Miraculously, Maddy can now walk and play chase with her brother after being treated with Zolgensma. This gene-based (genomic) therapy replaces the malfunctioning gene that causes SMA. As an article chronicling her health struggles writes, “Maddy is doing things families of kids with SMA never would have dreamed of just a few years ago.” Her mother called the transformation a miracle.

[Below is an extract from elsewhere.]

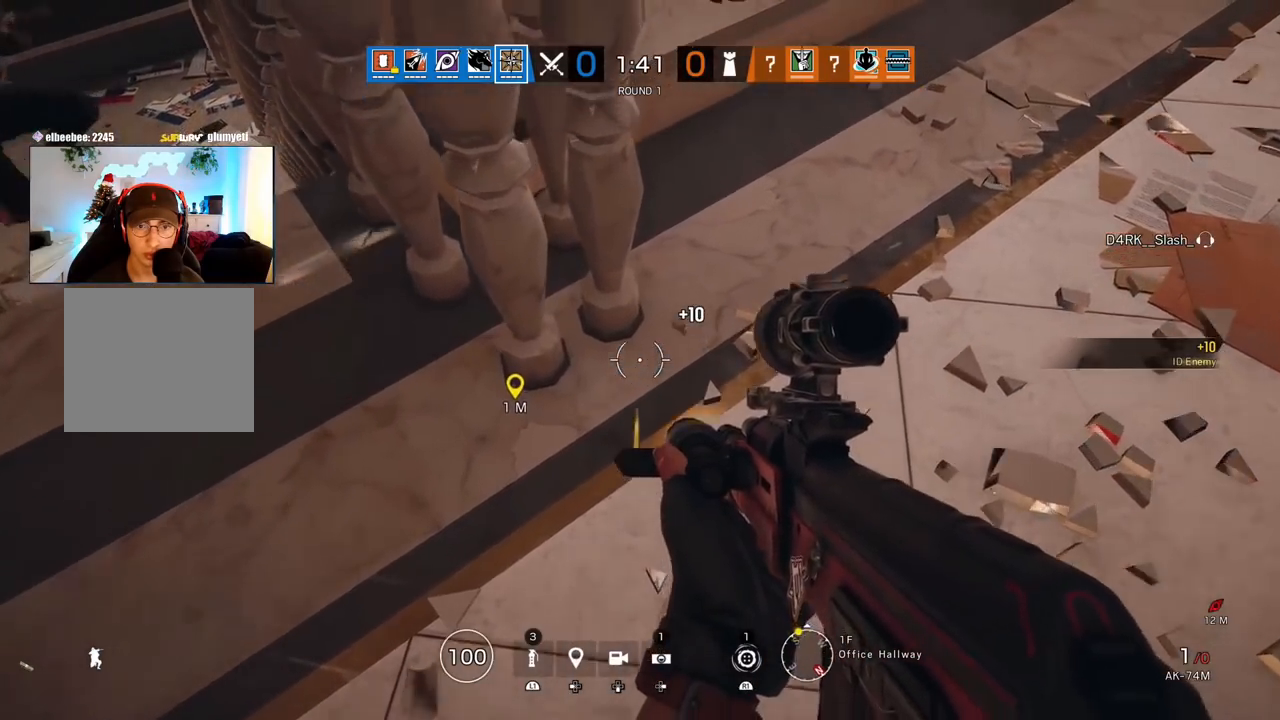
{"buttons": [], "left_stick": "down-left", "right_stick": "up-left", "events": [[83, "R1", "up"], [150, "left_stick", "down"], [233, "left_stick", "down-left"], [500, "right_stick", "up-left"]]}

There are other miraculous stories of gene-based therapies helping those with rare and severe conditions nationwide. But there are far too few. An article published in the peer-reviewed academic journal Nature finds that twelve gene therapies are approved in the US as of 2022. China, Brazil, the Philippines, South Africa, and India arguably have greater access to gene therapies than the US.
So why aren’t there more gene therapies available to help US patients? The answer boils down to regulation.
Before gene therapies reach patients, they undergo an approval process by both the Food and Drug Administration and the Center for Biologics Evaluation and Oversight. Therapies and other treatments regularly take 12-15 years for the FDA to approve due to the agency’s well-documented difficulty in establishing testing guidelines for custom treatments. CBER’s additional oversight often makes the approval process more complex.
Consequently, thousands of gene therapies are backlogged in the approval process. It’s a serious problem, but slashing regulation provides answers.
In 2012, the FDA faced a backlog of about 2,800 generic medications seeking approval. That year, congress passed the Food and Drug Administration Safety and Innovation Act. The controversial legislation allowed some drugs (including generics) to bypass many early stages of the FDA’s approval process for a fee. By 2018, the backlog was down into the low 100s.
Comparing innovative and complex genetic therapies to generic drugs has its limits. But other deregulations that shorten the FDA’s approval for experimental treatments have also faired well.
All treatments for Alzheimer’s disease approved in the past 17 years have come from the FDA’s Accelerated Approval Program. The first Covid-19 vaccines reached patients after undergoing a truncated approval process through Operation Warp Speed. Right-to-try laws, which allow patients to try experimental and unapproved treatments, have been used to help patients treat Lou Gehrig’s disease and brain cancer.
Many medical professionals are convinced that gene therapy and genetic-based medicine hold tremendous potential. Regulation is slowing them down- and my recommended treatment is ectomy.